« Celui qui voudrait vraiment savoir qui il est devrait être un infatigable et fanatique collectionneur de désillusions […] il verrait alors en pleine lumière que la désillusion n’est pas un baume brûlant et destructeur mais un baume frais, apaisant qui nous ouvre les yeux sur les vrais contours de nous-mêmes »
Train de nuit pour Lisbonne, P.Mercier
Que doit-on comprendre par le mot « désillusion » ? Serait-ce un mirage auditif qui finalement nous renverrait irrémédiablement à « des illusions », les nôtres comme si ces dernières ne pouvaient souffrir d’aucune négation ? Préserver mes illusions à tous prix. Ou bien au contraire parce que l’une serait jumelle de l’autre ? Qui s’illusionne fait le choix de la désillusion ! La désillusion c’est être perdu dans ce jeu de glaces.
La désillusion je peux la vivre comme une chute dans un puit sans fond alors que je m’apprête à franchir le pont qui sépare ce que j’espère de ce qui m’arrive.
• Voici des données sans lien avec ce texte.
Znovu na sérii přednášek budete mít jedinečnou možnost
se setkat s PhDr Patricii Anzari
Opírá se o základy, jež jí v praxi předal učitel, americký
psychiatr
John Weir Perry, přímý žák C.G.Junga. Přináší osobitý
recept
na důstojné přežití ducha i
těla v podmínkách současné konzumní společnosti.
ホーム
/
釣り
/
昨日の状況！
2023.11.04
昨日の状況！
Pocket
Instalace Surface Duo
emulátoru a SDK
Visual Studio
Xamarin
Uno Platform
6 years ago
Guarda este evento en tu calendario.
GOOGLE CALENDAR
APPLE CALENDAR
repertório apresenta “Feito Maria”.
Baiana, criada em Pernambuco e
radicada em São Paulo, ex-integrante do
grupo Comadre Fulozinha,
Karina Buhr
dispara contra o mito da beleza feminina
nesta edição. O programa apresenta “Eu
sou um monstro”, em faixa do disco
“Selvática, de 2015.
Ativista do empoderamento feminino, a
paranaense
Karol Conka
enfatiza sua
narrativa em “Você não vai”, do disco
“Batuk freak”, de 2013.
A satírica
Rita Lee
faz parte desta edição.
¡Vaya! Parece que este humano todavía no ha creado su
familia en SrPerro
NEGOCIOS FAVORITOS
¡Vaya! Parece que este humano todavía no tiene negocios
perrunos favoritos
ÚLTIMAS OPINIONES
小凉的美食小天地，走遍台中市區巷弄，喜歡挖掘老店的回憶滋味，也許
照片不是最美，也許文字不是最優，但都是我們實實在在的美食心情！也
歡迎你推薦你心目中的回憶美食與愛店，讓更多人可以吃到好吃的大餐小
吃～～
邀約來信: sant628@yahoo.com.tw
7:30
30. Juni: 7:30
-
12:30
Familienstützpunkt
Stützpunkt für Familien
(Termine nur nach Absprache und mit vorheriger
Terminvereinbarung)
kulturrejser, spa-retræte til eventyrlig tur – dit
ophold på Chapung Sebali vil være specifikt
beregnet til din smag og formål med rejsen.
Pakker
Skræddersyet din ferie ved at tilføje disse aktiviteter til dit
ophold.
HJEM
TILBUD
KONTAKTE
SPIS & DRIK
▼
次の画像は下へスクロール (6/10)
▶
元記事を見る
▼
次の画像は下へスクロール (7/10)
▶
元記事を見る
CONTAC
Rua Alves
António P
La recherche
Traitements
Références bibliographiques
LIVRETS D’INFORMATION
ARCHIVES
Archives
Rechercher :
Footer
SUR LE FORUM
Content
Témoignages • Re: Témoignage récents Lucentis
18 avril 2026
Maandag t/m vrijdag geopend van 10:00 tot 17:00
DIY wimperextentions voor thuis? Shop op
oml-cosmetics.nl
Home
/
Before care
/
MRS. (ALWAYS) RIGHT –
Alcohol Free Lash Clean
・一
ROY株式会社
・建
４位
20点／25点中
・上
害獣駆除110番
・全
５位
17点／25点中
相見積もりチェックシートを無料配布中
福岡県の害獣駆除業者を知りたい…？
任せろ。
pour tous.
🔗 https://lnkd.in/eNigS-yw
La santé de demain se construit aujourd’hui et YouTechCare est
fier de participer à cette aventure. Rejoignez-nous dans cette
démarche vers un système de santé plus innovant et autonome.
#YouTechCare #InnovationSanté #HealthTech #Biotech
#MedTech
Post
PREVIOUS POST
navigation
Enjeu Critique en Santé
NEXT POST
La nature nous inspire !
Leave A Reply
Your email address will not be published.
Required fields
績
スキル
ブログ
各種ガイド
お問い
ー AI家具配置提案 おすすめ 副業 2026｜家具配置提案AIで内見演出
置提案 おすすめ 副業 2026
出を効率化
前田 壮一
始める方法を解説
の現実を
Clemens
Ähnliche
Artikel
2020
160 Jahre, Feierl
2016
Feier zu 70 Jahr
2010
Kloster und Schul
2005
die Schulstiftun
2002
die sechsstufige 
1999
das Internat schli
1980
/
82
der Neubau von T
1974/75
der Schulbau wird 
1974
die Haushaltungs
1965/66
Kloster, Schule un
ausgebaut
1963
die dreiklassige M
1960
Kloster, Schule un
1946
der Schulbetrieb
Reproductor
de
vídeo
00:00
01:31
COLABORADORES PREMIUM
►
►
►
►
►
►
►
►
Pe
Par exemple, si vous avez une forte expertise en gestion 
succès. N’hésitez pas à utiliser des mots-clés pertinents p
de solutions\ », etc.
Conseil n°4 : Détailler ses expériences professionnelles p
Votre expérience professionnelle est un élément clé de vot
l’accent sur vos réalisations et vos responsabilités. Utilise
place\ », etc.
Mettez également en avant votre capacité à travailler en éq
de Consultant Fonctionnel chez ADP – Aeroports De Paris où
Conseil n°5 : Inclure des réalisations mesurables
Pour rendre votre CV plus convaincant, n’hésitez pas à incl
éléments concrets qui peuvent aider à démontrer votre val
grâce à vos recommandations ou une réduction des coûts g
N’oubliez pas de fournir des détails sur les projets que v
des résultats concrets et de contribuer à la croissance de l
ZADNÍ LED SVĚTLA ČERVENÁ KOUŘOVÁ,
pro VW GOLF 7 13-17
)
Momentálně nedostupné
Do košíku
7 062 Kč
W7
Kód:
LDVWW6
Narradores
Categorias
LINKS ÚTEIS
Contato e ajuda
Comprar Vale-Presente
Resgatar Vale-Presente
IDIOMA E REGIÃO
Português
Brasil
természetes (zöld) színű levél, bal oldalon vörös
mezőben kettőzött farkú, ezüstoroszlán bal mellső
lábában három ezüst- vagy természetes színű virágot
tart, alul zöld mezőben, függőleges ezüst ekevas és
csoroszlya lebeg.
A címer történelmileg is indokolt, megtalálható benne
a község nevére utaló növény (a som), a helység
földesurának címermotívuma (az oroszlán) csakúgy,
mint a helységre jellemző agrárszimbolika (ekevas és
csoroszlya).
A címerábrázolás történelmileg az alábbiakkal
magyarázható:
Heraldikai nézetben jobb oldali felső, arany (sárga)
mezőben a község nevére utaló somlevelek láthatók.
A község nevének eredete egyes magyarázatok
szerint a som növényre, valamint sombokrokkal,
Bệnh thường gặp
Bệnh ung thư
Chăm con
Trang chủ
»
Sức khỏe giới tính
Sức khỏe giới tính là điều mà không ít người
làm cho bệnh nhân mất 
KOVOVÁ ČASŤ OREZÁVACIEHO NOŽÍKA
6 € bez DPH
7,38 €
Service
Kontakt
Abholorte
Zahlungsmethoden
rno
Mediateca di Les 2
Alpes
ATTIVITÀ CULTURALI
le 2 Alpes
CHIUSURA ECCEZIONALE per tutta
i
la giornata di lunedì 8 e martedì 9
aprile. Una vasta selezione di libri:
Bien que le paysage sur l’autre rive me paraisse tout à fait clair et la balustrade solide, le sol se dérobe. Peu importe que je m’accroche et que j’y mette toute ma rage, je ne peux franchir le pont. Je tombe. Vais-je à un moment toucher le sol ?
Avez-vous le souvenir d’une de vos désillusions ? Pour vous, est-ce comme une dégringolade ou comme un coup de poignard, quelque chose qui s’effondre ou vous transperce ? Quelque chose qui se délite ou qui vous serre ? Difficile de se souvenir d’une désillusion.
Avez-vous le souvenir d’une illusion ?
Pour moi ce serait un peu comme si tous mes traits pointaient vers le haut et se dilataient dans un sourire, les yeux perdus dans un horizon sans nuage, un vécu qui me remplirait pourtant d’une énergie folle. Ce serait l’illusion d’un monde qui connaîtrait mes attentes et qui s’organiserait pour les satisfaire. Qui est l’illusionniste ? Moi, l’autre, un autre plus grand encore ?
Et vous, quelle est votre illusion ? En quoi vous renseigne t’elle sur votre être profond -celui d’avant les interdits-, sur vos attentes – celles que vous êtes seul(e) à connaître- sur vos rêves –ceux dont vous osez à peine vous souvenir ? Que faites-vous de vos désillusions ?
J’aime cette phrase sage qui dit « vouloir que les choses arrivent comme elles arrivent ». Prenez cinq minutes pour y penser et vous verrez qu’elle est douée d’un pouvoir apaisant. Si vous acceptez de faire l’effort d’envisager ce qui vous arrive comme « ce qui devait être », vous ne serez pas moins triste ni moins en colère mais vous ouvrirez une voie vers quelque chose de dynamique là où vous vous cramponniez en vain à quelque chose qui vous échappe.
Alors que faire de nos désillusions ? S’illusionner c’est bien pour nous si cela nous ouvre la porte du rêve, de l’imagination, de la vision. C’est du bois pour faire du feu. Si ce n’est que l’occasion de se fabriquer un fouet pour se faire mal alors peut-être faut-il s’en servir pour nous faire avancer.